Я всхлипываю, пряча голову под подушки.
Брат молчит. Он долго молчит. И я знаю, что он этим молчаньем не только отказался от своих слов, но ему жалко и меня, и бабушку, и он сам, наверное, заплачет…
Но мы – свое, а Сон и Дрема – свое. Они не мешкают. Дрема совсем подобралась к нам под бочок, и от нее идет такое тепло, что не хочется больше ничего, кроме тепла и покоя. А Сон наклонился над нами, и тихо пальцами, – а пальцы у него длинные, мягкие, невидимые, – закрывает нам веки, и дышит на нас, а в его дыхании – покой, нега, темнота.
И мы засыпаем.
Часть II
Бабушкин день я знал ребенком, отроком; бабушкину жизнь я узнал взрослым.
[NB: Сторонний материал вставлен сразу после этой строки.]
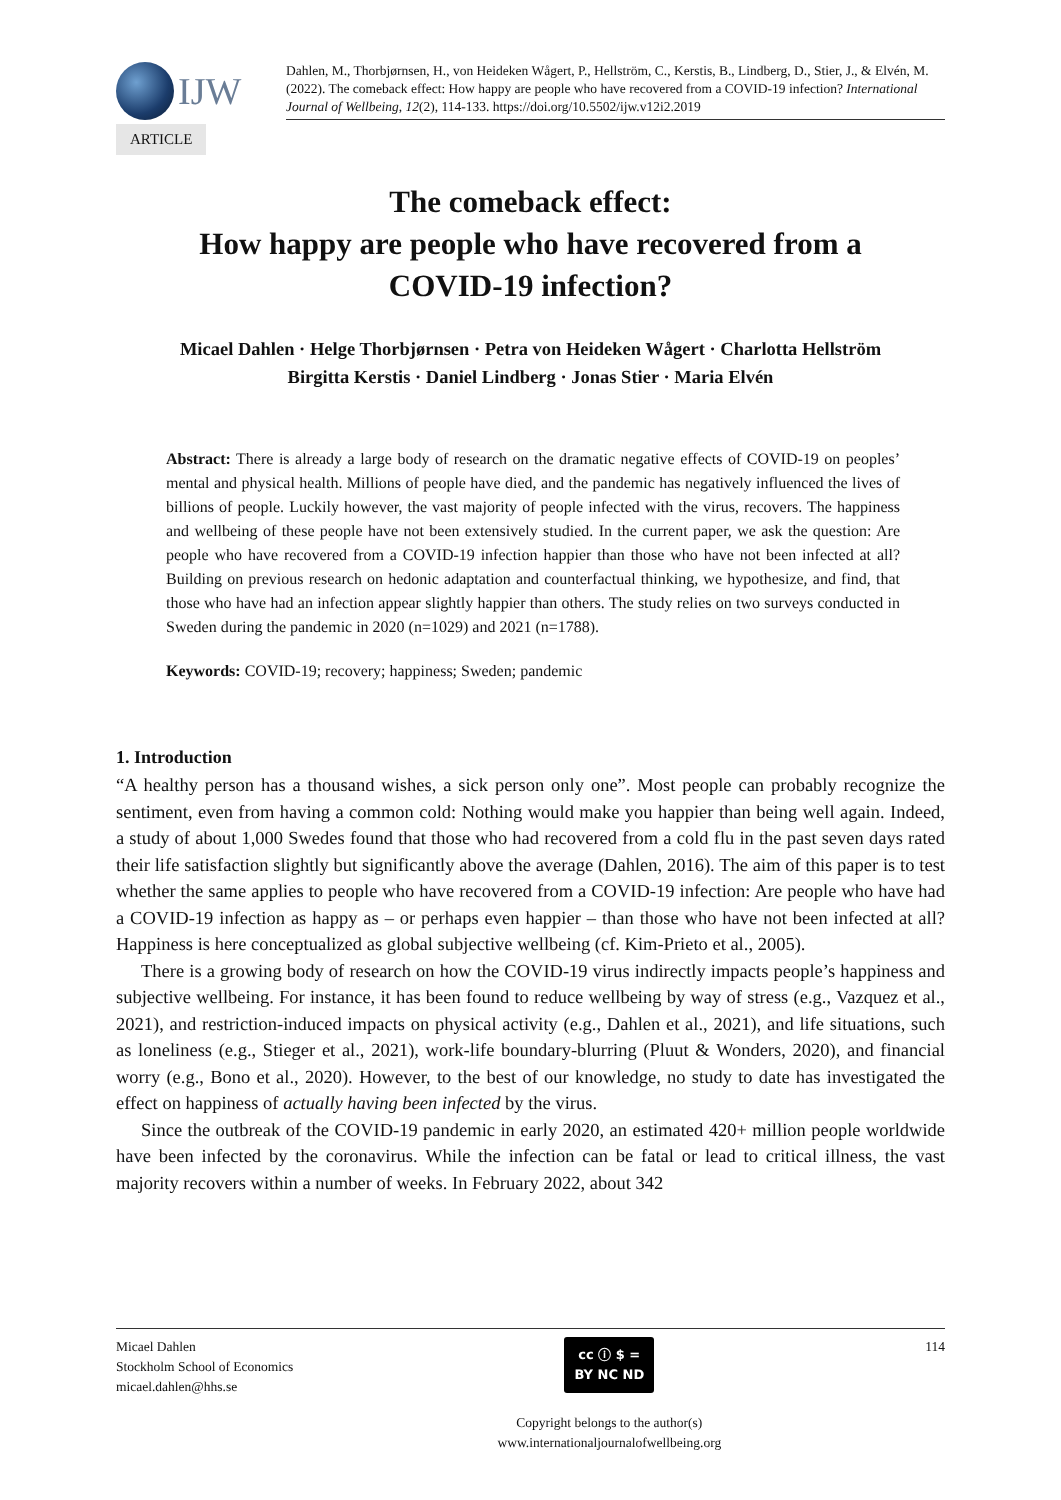IJW
Dahlen, M., Thorbjørnsen, H., von Heideken Wågert, P., Hellström, C., Kerstis, B., Lindberg, D., Stier, J., & Elvén, M. (2022). The comeback effect: How happy are people who have recovered from a COVID-19 infection? International Journal of Wellbeing, 12(2), 114-133. https://doi.org/10.5502/ijw.v12i2.2019
ARTICLE
The comeback effect:
How happy are people who have recovered from a
COVID-19 infection?
Micael Dahlen · Helge Thorbjørnsen · Petra von Heideken Wågert · Charlotta Hellström
Birgitta Kerstis · Daniel Lindberg · Jonas Stier · Maria Elvén
Abstract: There is already a large body of research on the dramatic negative effects of COVID-19 on peoples’ mental and physical health. Millions of people have died, and the pandemic has negatively influenced the lives of billions of people. Luckily however, the vast majority of people infected with the virus, recovers. The happiness and wellbeing of these people have not been extensively studied. In the current paper, we ask the question: Are people who have recovered from a COVID-19 infection happier than those who have not been infected at all? Building on previous research on hedonic adaptation and counterfactual thinking, we hypothesize, and find, that those who have had an infection appear slightly happier than others. The study relies on two surveys conducted in Sweden during the pandemic in 2020 (n=1029) and 2021 (n=1788).
Keywords: COVID-19; recovery; happiness; Sweden; pandemic
1. Introduction
“A healthy person has a thousand wishes, a sick person only one”. Most people can probably recognize the sentiment, even from having a common cold: Nothing would make you happier than being well again. Indeed, a study of about 1,000 Swedes found that those who had recovered from a cold flu in the past seven days rated their life satisfaction slightly but significantly above the average (Dahlen, 2016). The aim of this paper is to test whether the same applies to people who have recovered from a COVID-19 infection: Are people who have had a COVID-19 infection as happy as – or perhaps even happier – than those who have not been infected at all? Happiness is here conceptualized as global subjective wellbeing (cf. Kim-Prieto et al., 2005).
There is a growing body of research on how the COVID-19 virus indirectly impacts people’s happiness and subjective wellbeing. For instance, it has been found to reduce wellbeing by way of stress (e.g., Vazquez et al., 2021), and restriction-induced impacts on physical activity (e.g., Dahlen et al., 2021), and life situations, such as loneliness (e.g., Stieger et al., 2021), work-life boundary-blurring (Pluut & Wonders, 2020), and financial worry (e.g., Bono et al., 2020). However, to the best of our knowledge, no study to date has investigated the effect on happiness of actually having been infected by the virus.
Since the outbreak of the COVID-19 pandemic in early 2020, an estimated 420+ million people worldwide have been infected by the coronavirus. While the infection can be fatal or lead to critical illness, the vast majority recovers within a number of weeks. In February 2022, about 342
Micael Dahlen
Stockholm School of Economics
micael.dahlen@hhs.se
cc ⓘ $ =
BY NC ND
Copyright belongs to the author(s)
www.internationaljournalofwellbeing.org
114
Она была единственною дочерью моего прадеда, хлыновского первой гильдии купца Прокопия Ивановича Подшивалова. Купечество рода Подшиваловых покончилось моим отцом, а началось моим прапрадедом, дедом Прокопия Ивановича – Иваном Парфеновичем, который, говорит семейная память, приведенный матерью из Костромской губернии в Хлынов парнишкой в лаптях, в голодный год Христа ради отдан был в мальчики первому богачу в Хлынове – кожевнику Малкову. Иван Парфеныч, пройдя стуколочную школу в мальчиках, навек остался бы в приказчиках у Малкова, если бы не особая его удача: едучи с хозяином с Макарьевской ярмарки в Нижний, он спас хозяина от неминучей гибели. В недобрый час, вечером, ямщик, выпив лишнего, отыскав будто бы брод в лесной глубокой реке, завез их в такую стремнину, что стало тарантас вертеть, а ошалелые лошади рвались вперед не к берегу, а на стрежень. Малков плавать не умел, был тучен и труслив, и вопил по-бабьи, и быть бы ему в пучине, если б не Иван, который, скинув сапоги и сбросив поддевку, на себе с трудом доволок хозяина до берега, а затем, оставив его на песке, сорвал с себя на ходу жилетку и вплавь добрался до тарантаса, уже залитого водой, и из-под потайного места под сиденьем выхватил хозяйскую небольшую кожаную сумку с векселями и банковскими билетами на крупнейшую сумму, и еле-еле доплыл с нею до берега, и, подбросив ее на песок, к хозяину, сам повалился наземь и еле отдышался. Ямщик и лошади потонули.
Иван с хозяином ночевали в лесу, а когда рассвело, Малков посмотрел на Ивана Парфеныча, будто в первый раз его видел, расцеловал его и сказал: «Ну, спасибо тебе. Людей здесь нет – хочешь, и в ноги поклонюсь». – «Не надо, хозяин», – отвечал тот. «Мне знать: надо ли, нет ли, – и поклонился, а поклонившись, встал и сказал: – Это я тебе за жизнь свою, за спасенье души моей, что не дал погибнуть без покаяния, но ведь этого мало: ты два раза меня спас, – и он указал на кожаный мешок. – Ты, вижу, не только Бога боишься, но и купец настоящий: о душе вспомнил – и купечества не забыл, – и опять ткнул в мешок. – За душу я тебя поблагодарил и в поминанье впишу, а за купечество мое, за сохранение его, дома поблагодарю. Считай за мной». «Дома» же Малков перевел немедленно же Ивана Парфеныча торговать «на отчете» в уездный город, то есть дал ему большую самостоятельность, а через некоторое время позвал его к себе, позвал бедную свою дальнюю родственницу Анну Акимовну, тихую, некрасивую и немолодую уже девушку, и ей сказал: «Долго ты своего определения у меня ждала: я чай, бранила дядю-то, но вот и дождалась. Вот тебе жених, – а ему добавил: – А тебе невеста. Лавку же, где у меня торгуешь, в приданое, всю, со всеми потрохами, и с домом. На булавки прибавлю особо». Малков не ожидал возражений, а они могли бы быть, потому что у прапрадеда была девушка, намеченная в невесты и, говорят, он любил ее, – но… должно быть, больше вспомнил он в эту минуту о «купечестве», чем о «душе», поклонился в ноги хозяину и сказал: «Век благодарить буду». – «Ан не будешь, – отрезал Малков. – Я этим херю свой долг тебе за „купечество“. Теперь мы с тобой в расчете: ни я тебе, ни ты мне».